EXERCISE REQUIREMENTS: Nothing in the data should change when you return it, but leave the pictures out.

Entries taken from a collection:
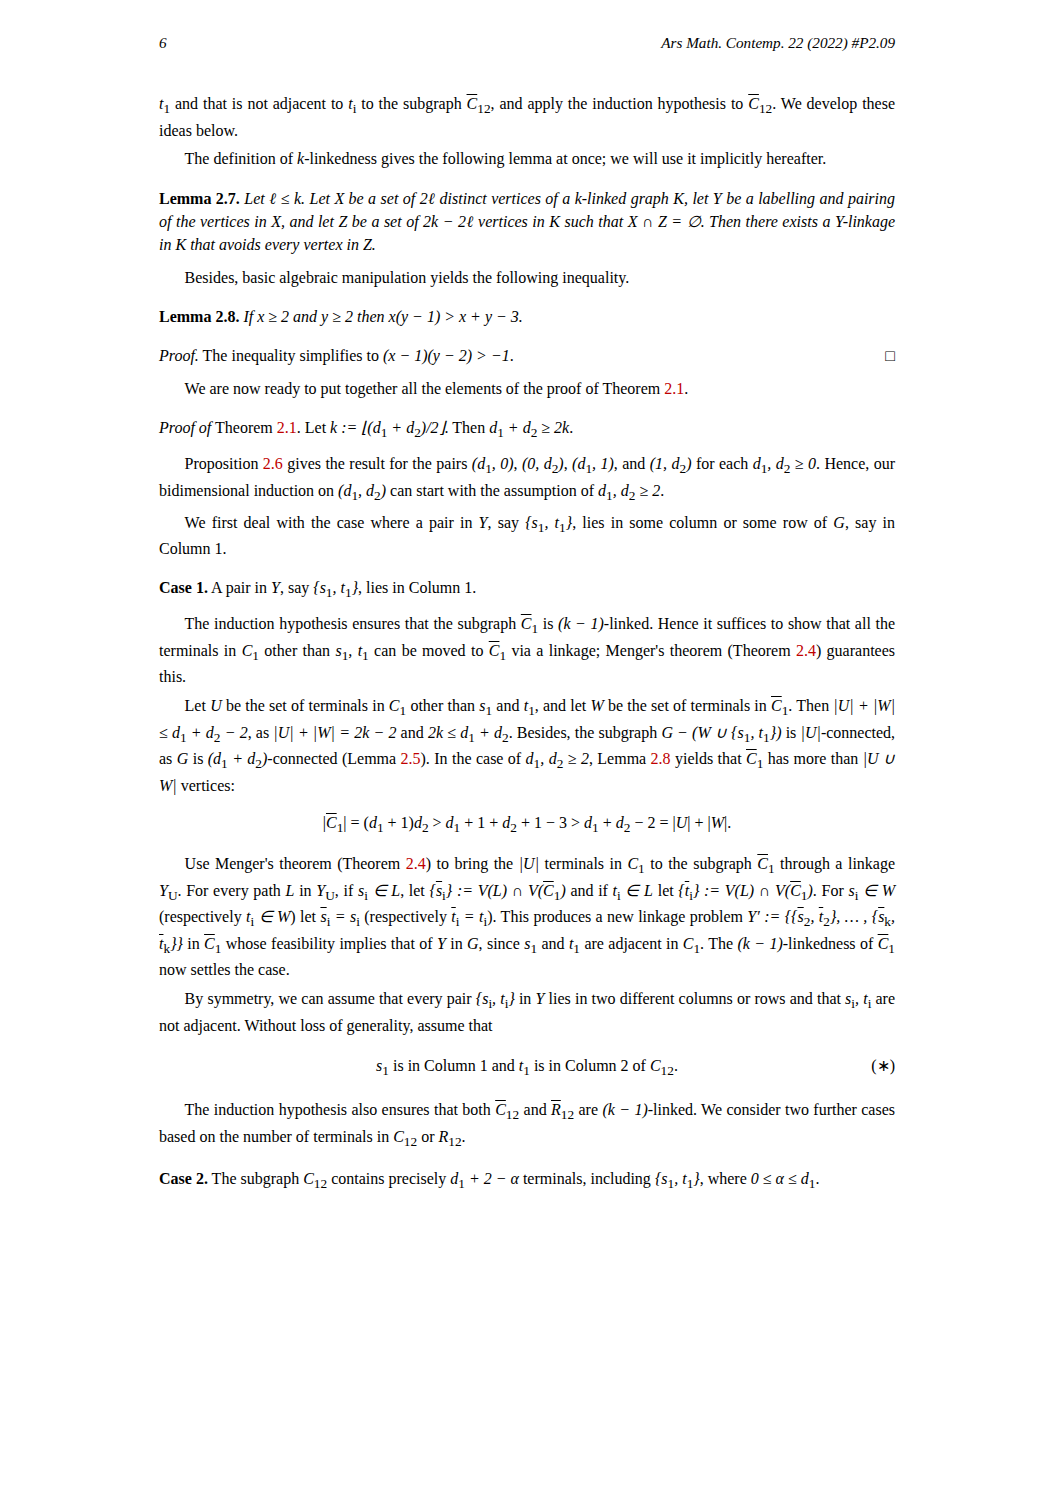6 Ars Math. Contemp. 22 (2022) #P2.09
t1 and that is not adjacent to ti to the subgraph C12, and apply the induction hypothesis to C12. We develop these ideas below.
The definition of k-linkedness gives the following lemma at once; we will use it implicitly hereafter.
Lemma 2.7. Let ℓ ≤ k. Let X be a set of 2ℓ distinct vertices of a k-linked graph K, let Y be a labelling and pairing of the vertices in X, and let Z be a set of 2k − 2ℓ vertices in K such that X ∩ Z = ∅. Then there exists a Y-linkage in K that avoids every vertex in Z.
Besides, basic algebraic manipulation yields the following inequality.
Lemma 2.8. If x ≥ 2 and y ≥ 2 then x(y − 1) > x + y − 3.
Proof. The inequality simplifies to (x − 1)(y − 2) > −1. □
We are now ready to put together all the elements of the proof of Theorem 2.1.
Proof of Theorem 2.1. Let k := ⌊(d1 + d2)/2⌋. Then d1 + d2 ≥ 2k.
Proposition 2.6 gives the result for the pairs (d1, 0), (0, d2), (d1, 1), and (1, d2) for each d1, d2 ≥ 0. Hence, our bidimensional induction on (d1, d2) can start with the assumption of d1, d2 ≥ 2.
We first deal with the case where a pair in Y, say {s1, t1}, lies in some column or some row of G, say in Column 1.
Case 1. A pair in Y, say {s1, t1}, lies in Column 1.
The induction hypothesis ensures that the subgraph C1 is (k − 1)-linked. Hence it suffices to show that all the terminals in C1 other than s1, t1 can be moved to C1 via a linkage; Menger's theorem (Theorem 2.4) guarantees this.
Let U be the set of terminals in C1 other than s1 and t1, and let W be the set of terminals in C1. Then |U| + |W| ≤ d1 + d2 − 2, as |U| + |W| = 2k − 2 and 2k ≤ d1 + d2. Besides, the subgraph G − (W ∪ {s1, t1}) is |U|-connected, as G is (d1 + d2)-connected (Lemma 2.5). In the case of d1, d2 ≥ 2, Lemma 2.8 yields that C1 has more than |U ∪ W| vertices:
|C1| = (d1 + 1)d2 > d1 + 1 + d2 + 1 − 3 > d1 + d2 − 2 = |U| + |W|.
Use Menger's theorem (Theorem 2.4) to bring the |U| terminals in C1 to the subgraph C1 through a linkage YU. For every path L in YU, if si ∈ L, let {si} := V(L) ∩ V(C1) and if ti ∈ L let {ti} := V(L) ∩ V(C1). For si ∈ W (respectively ti ∈ W) let si = si (respectively ti = ti). This produces a new linkage problem Y′ := {{s2, t2}, … , {sk, tk}} in C1 whose feasibility implies that of Y in G, since s1 and t1 are adjacent in C1. The (k − 1)-linkedness of C1 now settles the case.
By symmetry, we can assume that every pair {si, ti} in Y lies in two different columns or rows and that si, ti are not adjacent. Without loss of generality, assume that
s1 is in Column 1 and t1 is in Column 2 of C12. (∗)
The induction hypothesis also ensures that both C12 and R12 are (k − 1)-linked. We consider two further cases based on the number of terminals in C12 or R12.
Case 2. The subgraph C12 contains precisely d1 + 2 − α terminals, including {s1, t1}, where 0 ≤ α ≤ d1.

THE COMPLETED TASK:
6 Ars Math. Contemp. 22 (2022) #P2.09
t1 and that is not adjacent to ti to the subgraph C12, and apply the induction hypothesis to C12. We develop these ideas below.
The definition of k-linkedness gives the following lemma at once; we will use it implicitly hereafter.
Lemma 2.7. Let ℓ ≤ k. Let X be a set of 2ℓ distinct vertices of a k-linked graph K, let Y be a labelling and pairing of the vertices in X, and let Z be a set of 2k − 2ℓ vertices in K such that X ∩ Z = ∅. Then there exists a Y-linkage in K that avoids every vertex in Z.
Besides, basic algebraic manipulation yields the following inequality.
Lemma 2.8. If x ≥ 2 and y ≥ 2 then x(y − 1) > x + y − 3.
Proof. The inequality simplifies to (x − 1)(y − 2) > −1. □
We are now ready to put together all the elements of the proof of Theorem 2.1.
Proof of Theorem 2.1. Let k := ⌊(d1 + d2)/2⌋. Then d1 + d2 ≥ 2k.
Proposition 2.6 gives the result for the pairs (d1, 0), (0, d2), (d1, 1), and (1, d2) for each d1, d2 ≥ 0. Hence, our bidimensional induction on (d1, d2) can start with the assumption of d1, d2 ≥ 2.
We first deal with the case where a pair in Y, say {s1, t1}, lies in some column or some row of G, say in Column 1.
Case 1. A pair in Y, say {s1, t1}, lies in Column 1.
The induction hypothesis ensures that the subgraph C1 is (k − 1)-linked. Hence it suffices to show that all the terminals in C1 other than s1, t1 can be moved to C1 via a linkage; Menger's theorem (Theorem 2.4) guarantees this.
Let U be the set of terminals in C1 other than s1 and t1, and let W be the set of terminals in C1. Then |U| + |W| ≤ d1 + d2 − 2, as |U| + |W| = 2k − 2 and 2k ≤ d1 + d2. Besides, the subgraph G − (W ∪ {s1, t1}) is |U|-connected, as G is (d1 + d2)-connected (Lemma 2.5). In the case of d1, d2 ≥ 2, Lemma 2.8 yields that C1 has more than |U ∪ W| vertices:
|C1| = (d1 + 1)d2 > d1 + 1 + d2 + 1 − 3 > d1 + d2 − 2 = |U| + |W|.
Use Menger's theorem (Theorem 2.4) to bring the |U| terminals in C1 to the subgraph C1 through a linkage YU. For every path L in YU, if si ∈ L, let {si} := V(L) ∩ V(C1) and if ti ∈ L let {ti} := V(L) ∩ V(C1). For si ∈ W (respectively ti ∈ W) let si = si (respectively ti = ti). This produces a new linkage problem Y′ := {{s2, t2}, … , {sk, tk}} in C1 whose feasibility implies that of Y in G, since s1 and t1 are adjacent in C1. The (k − 1)-linkedness of C1 now settles the case.
By symmetry, we can assume that every pair {si, ti} in Y lies in two different columns or rows and that si, ti are not adjacent. Without loss of generality, assume that
s1 is in Column 1 and t1 is in Column 2 of C12. (∗)
The induction hypothesis also ensures that both C12 and R12 are (k − 1)-linked. We consider two further cases based on the number of terminals in C12 or R12.
Case 2. The subgraph C12 contains precisely d1 + 2 − α terminals, including {s1, t1}, where 0 ≤ α ≤ d1.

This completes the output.